Requirement
What is needed is an exact reproduction of the lines in the records below, starting at the line with "younger siblings. They’ll" and ending at the line with "Age-verified checkout", both included, and nothing else; pictures stay out.

Collected data
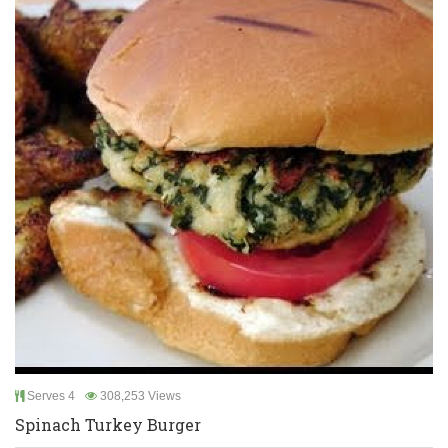
Serves 4
308,253 Views
Spinach Turkey Burger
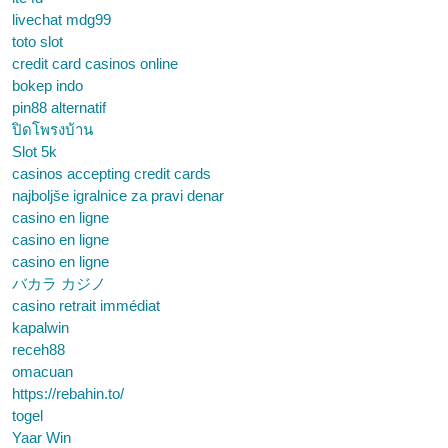
livechat mdg99
toto slot
credit card casinos online
bokep indo
pin88 alternatif
ปิดโพรงบ้าน
Slot 5k
casinos accepting credit cards
najboljše igralnice za pravi denar
casino en ligne
casino en ligne
casino en ligne
バカラ カジノ
casino retrait immédiat
kapalwin
receh88
omacuan
https://rebahin.to/
togel
Yaar Win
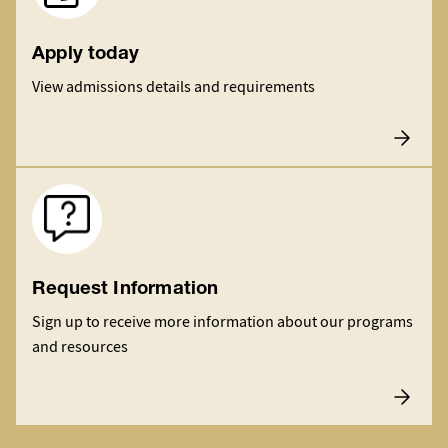
Apply today
View admissions details and requirements
Image
Request Information
Sign up to receive more information about our programs
and resources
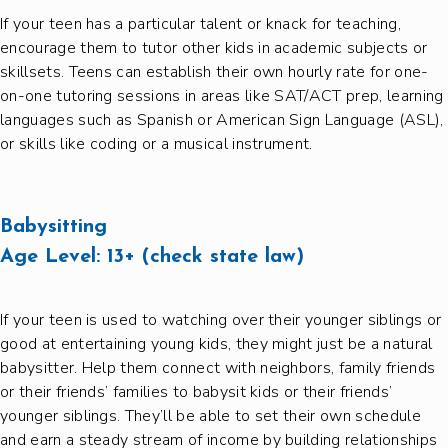
If your teen has a particular talent or knack for teaching,
encourage them to tutor other kids in academic subjects or
skillsets. Teens can establish their own hourly rate for one-
on-one tutoring sessions in areas like SAT/ACT prep, learning
languages such as Spanish or American Sign Language (ASL),
or skills like coding or a musical instrument.
Babysitting
Age Level:
13+ (check state law)
If your teen is used to watching over their younger siblings or
good at entertaining young kids, they might just be a natural
babysitter. Help them connect with neighbors, family friends
or their friends’ families to babysit kids or their friends’
younger siblings. They’ll be able to set their own schedule
and earn a steady stream of income by building relationships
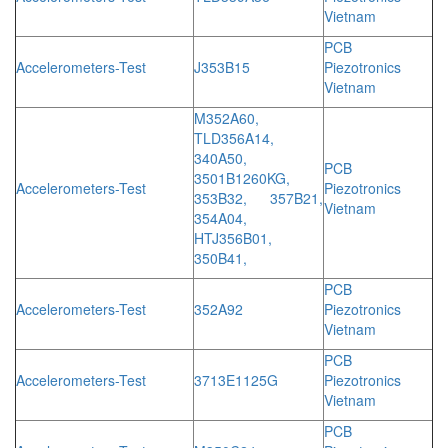
Vietnam
PCB
Accelerometers-Test
J353B15
Piezotronics
Vietnam
M352A60,
TLD356A14,
340A50,
PCB
3501B1260KG,
Accelerometers-Test
Piezotronics
353B32, 357B21,
Vietnam
354A04,
HTJ356B01,
350B41,
PCB
Accelerometers-Test
352A92
Piezotronics
Vietnam
PCB
Accelerometers-Test
3713E1125G
Piezotronics
Vietnam
PCB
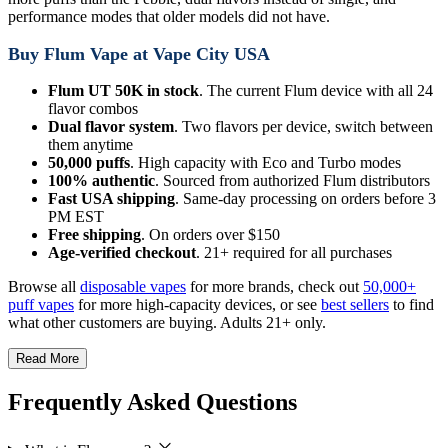
performance modes that older models did not have.
Buy Flum Vape at Vape City USA
Flum UT 50K in stock
. The current Flum device with all 24
flavor combos
Dual flavor system
. Two flavors per device, switch between
them anytime
50,000 puffs
. High capacity with Eco and Turbo modes
100% authentic
. Sourced from authorized Flum distributors
Fast USA shipping
. Same-day processing on orders before 3
PM EST
Free shipping
. On orders over $150
Age-verified checkout
. 21+ required for all purchases
Browse all
disposable vapes
for more brands, check out
50,000+
puff vapes
for more high-capacity devices, or see
best sellers
to find
what other customers are buying. Adults 21+ only.
Read More
Frequently Asked Questions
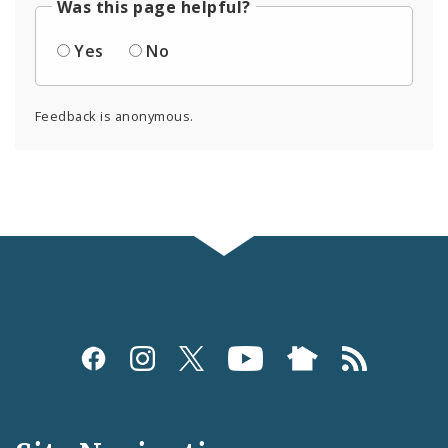
Was this page helpful?
Yes
No
Feedback is anonymous.
Social
Media
and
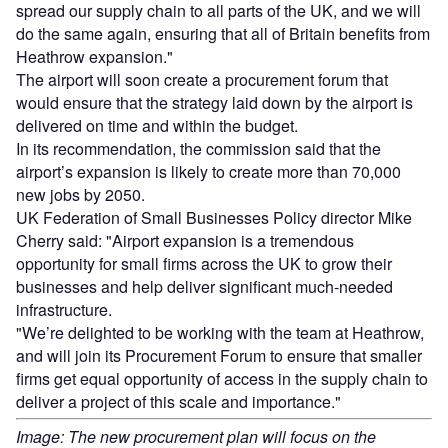
spread our supply chain to all parts of the UK, and we will
do the same again, ensuring that all of Britain benefits from
Heathrow expansion."
The airport will soon create a procurement forum that
would ensure that the strategy laid down by the airport is
delivered on time and within the budget.
In its recommendation, the commission said that the
airport’s expansion is likely to create more than 70,000
new jobs by 2050.
UK Federation of Small Businesses Policy director Mike
Cherry said: "Airport expansion is a tremendous
opportunity for small firms across the UK to grow their
businesses and help deliver significant much-needed
infrastructure.
"We’re delighted to be working with the team at Heathrow,
and will join its Procurement Forum to ensure that smaller
firms get equal opportunity of access in the supply chain to
deliver a project of this scale and importance."
Image: The new procurement plan will focus on the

Your response
younger siblings. They’ll be able to set their own schedule
and earn a steady stream of income by building relationships
Vietnam
PCB
Accelerometers-Test
J353B15
Piezotronics
Vietnam
M352A60,
TLD356A14,
340A50,
PCB
3501B1260KG,
Accelerometers-Test
Piezotronics
353B32, 357B21,
Vietnam
354A04,
HTJ356B01,
350B41,
PCB
Accelerometers-Test
352A92
Piezotronics
Vietnam
PCB
Accelerometers-Test
3713E1125G
Piezotronics
Vietnam
PCB
performance modes that older models did not have.
Buy Flum Vape at Vape City USA
Flum UT 50K in stock
. The current Flum device with all 24
flavor combos
Dual flavor system
. Two flavors per device, switch between
them anytime
50,000 puffs
. High capacity with Eco and Turbo modes
100% authentic
. Sourced from authorized Flum distributors
Fast USA shipping
. Same-day processing on orders before 3
PM EST
Free shipping
. On orders over $150
Age-verified checkout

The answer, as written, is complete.